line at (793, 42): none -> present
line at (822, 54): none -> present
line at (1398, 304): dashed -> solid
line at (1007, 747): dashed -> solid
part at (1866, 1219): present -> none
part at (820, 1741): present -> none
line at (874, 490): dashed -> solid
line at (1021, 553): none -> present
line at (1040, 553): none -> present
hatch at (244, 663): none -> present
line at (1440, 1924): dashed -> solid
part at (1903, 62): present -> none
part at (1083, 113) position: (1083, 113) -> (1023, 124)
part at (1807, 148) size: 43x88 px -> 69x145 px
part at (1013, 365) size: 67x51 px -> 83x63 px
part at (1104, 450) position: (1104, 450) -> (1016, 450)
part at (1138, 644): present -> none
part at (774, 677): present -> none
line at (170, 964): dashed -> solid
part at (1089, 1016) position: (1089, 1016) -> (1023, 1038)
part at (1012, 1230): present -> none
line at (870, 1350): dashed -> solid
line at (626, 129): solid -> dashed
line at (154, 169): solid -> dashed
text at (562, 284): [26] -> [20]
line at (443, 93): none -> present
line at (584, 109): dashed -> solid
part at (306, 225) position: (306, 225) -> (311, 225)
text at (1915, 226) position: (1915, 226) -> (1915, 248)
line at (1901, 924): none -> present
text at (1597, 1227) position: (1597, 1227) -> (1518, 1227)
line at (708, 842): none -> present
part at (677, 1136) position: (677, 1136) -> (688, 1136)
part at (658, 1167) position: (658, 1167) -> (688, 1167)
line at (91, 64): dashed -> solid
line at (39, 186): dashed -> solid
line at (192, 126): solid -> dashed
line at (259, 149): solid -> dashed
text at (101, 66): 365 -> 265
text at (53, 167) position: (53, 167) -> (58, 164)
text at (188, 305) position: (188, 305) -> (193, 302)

▬▬▬▬▬▬▬▬▬▬

▶ [Description of the task]:
Convert every line of these records into a single numbered list, leaving out any blank lines.

▶ [Result for this task]:
1. line at (793, 42): none -> present
2. line at (822, 54): none -> present
3. line at (1398, 304): dashed -> solid
4. line at (1007, 747): dashed -> solid
5. part at (1866, 1219): present -> none
6. part at (820, 1741): present -> none
7. line at (874, 490): dashed -> solid
8. line at (1021, 553): none -> present
9. line at (1040, 553): none -> present
10. hatch at (244, 663): none -> present
11. line at (1440, 1924): dashed -> solid
12. part at (1903, 62): present -> none
13. part at (1083, 113) position: (1083, 113) -> (1023, 124)
14. part at (1807, 148) size: 43x88 px -> 69x145 px
15. part at (1013, 365) size: 67x51 px -> 83x63 px
16. part at (1104, 450) position: (1104, 450) -> (1016, 450)
17. part at (1138, 644): present -> none
18. part at (774, 677): present -> none
19. line at (170, 964): dashed -> solid
20. part at (1089, 1016) position: (1089, 1016) -> (1023, 1038)
21. part at (1012, 1230): present -> none
22. line at (870, 1350): dashed -> solid
23. line at (626, 129): solid -> dashed
24. line at (154, 169): solid -> dashed
25. text at (562, 284): [26] -> [20]
26. line at (443, 93): none -> present
27. line at (584, 109): dashed -> solid
28. part at (306, 225) position: (306, 225) -> (311, 225)
29. text at (1915, 226) position: (1915, 226) -> (1915, 248)
30. line at (1901, 924): none -> present
31. text at (1597, 1227) position: (1597, 1227) -> (1518, 1227)
32. line at (708, 842): none -> present
33. part at (677, 1136) position: (677, 1136) -> (688, 1136)
34. part at (658, 1167) position: (658, 1167) -> (688, 1167)
35. line at (91, 64): dashed -> solid
36. line at (39, 186): dashed -> solid
37. line at (192, 126): solid -> dashed
38. line at (259, 149): solid -> dashed
39. text at (101, 66): 365 -> 265
40. text at (53, 167) position: (53, 167) -> (58, 164)
41. text at (188, 305) position: (188, 305) -> (193, 302)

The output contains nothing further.